Sirāt
Sirāt
Fiche technique
Mon avis
Un film unique sur le fond comme sur la forme. Sur la forme : des paysages visuels et sonores travaillés avec virtuosité et puissance, aussi beaux qu’inquiétants. Sur le fond : une progression dramatique aussi déroutante que mystérieuse. Ça commence de manière concrète avec ce père et son fils à la recherche de leur fille et sœur. Avec aussi la peinture d’une communauté des ravers. Et ça bifurque littéralement quand deux camions et la voiture du père et de son fils faussent compagnie au convoi encadré par l’armée marocaine.

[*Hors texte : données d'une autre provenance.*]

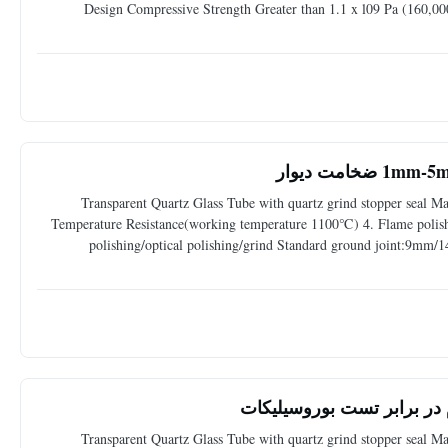
Design Compressive Strength Greater than 1.1 x l09 Pa (160,
Rigidity Modulus 3.1x1010 Pa (4.5x106 psi) Softening Point 1730°C An
Transparent Quartz Glass Tube with quartz grind stopper seal Mat
Temperature Resistance(working temperature 1100℃) 4. Flame polished
polishing/optical polishing/grind Standard ground joint:
tube:outer diameter Φ2-450mm,thickness 0.5-20mm 2.Quartz rod (1.
 در برابر تست بوروسیلیکات
Transparent Quartz Glass Tube with quartz grind stopper seal Mat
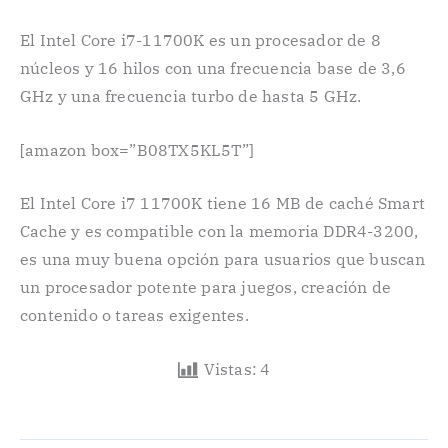
El Intel Core i7-11700K es un procesador de 8
núcleos y 16 hilos con una frecuencia base de 3,6
GHz y una frecuencia turbo de hasta 5 GHz.
[amazon box=”B08TX5KL5T”]
El Intel Core i7 11700K tiene 16 MB de caché Smart
Cache y es compatible con la memoria DDR4-3200,
es una muy buena opción para usuarios que buscan
un procesador potente para juegos, creación de
contenido o tareas exigentes.
Vistas:
4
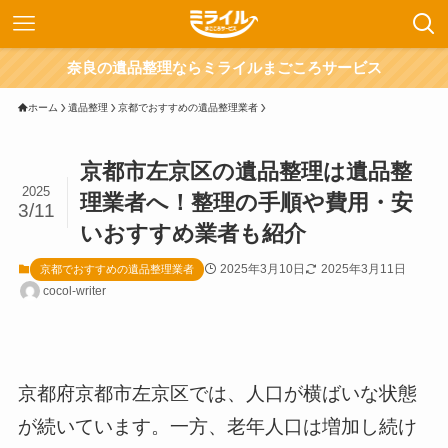
奈良の遺品整理ならミライルまごころサービス
ホーム
遺品整理
京都でおすすめの遺品整理業者
京都市左京区の遺品整理は遺品整
2025
理業者へ！整理の手順や費用・安
3/11
いおすすめ業者も紹介
2025年3月10日
2025年3月11日
京都でおすすめの遺品整理業者
cocol-writer
京都府京都市左京区では、人口が横ばいな状態
が続いています。一方、老年人口は増加し続け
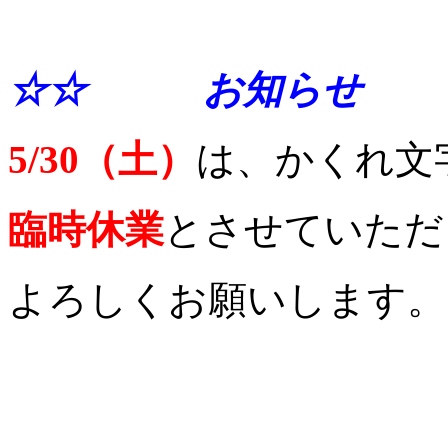
☆☆ お知らせ 
5/30（土）
は、かくれ文
臨時休業
とさせていただ
よろしくお願いします。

Ça bifurque d’abord vers une potentielle autre fête en plein désert, puis le sens du voyage devient plus incertain au fil des kilomètres, au milieu de nulle part. Comme le note Jacques Morice dans sa critique de Télérama, le film prend alors l’allure d’un “assemblage de Werner Herzog, de Mad Max et du Salaire de la peur”, nimbé d’une étrangeté qui touche autant à la réflexion sociopolitique qu’à l’ésotérisme. En tout cas, on bascule dans le métaphorique. Alors que le périple plonge dans un rythme vaguement engourdissant, on est secoué par plusieurs scènes choc et sidérantes, qui donnent au road-trip des accents initiatiques cruels et stressants. Il y a comme une notion de passage sacrificiel qui fait écho au titre du film, Sirāt, désignant en islam le pont entre enfer et paradis. Vers quoi vont les personnages ? Si l’on tient compte du contexte évoqué par quelques bribes d’informations perçues à la radio (exode, guerre locale puis générale), on peut voir dans ce voyage l’odyssée mortelle d’une humanité en perdition dans un monde en guerre. Une fatale traversée du désert. L’auteur Oliver Laxe parle quant lui d’un “chemin intérieur qui pousse à mourir avant de mourir”, dans un propos rapporté par le même Jacques Morice, de Télérama. Propos sibyllin. S’agit-il d’éprouver la mort ou la peur de la mort pour mieux se préparer à la fin (du monde) ? Ce film est aussi une odyssée de la musique, du son, des vibrations (qu’on n’a jamais vécus ainsi au cinéma, dans tout notre corps) vers le silence. Silence désespéré ?
Prix du jury au festival de Cannes 2025. Coproducteurs : Agustín et Pedro Almodóvar. Coscénariste : Santiago Fillol (Matadero).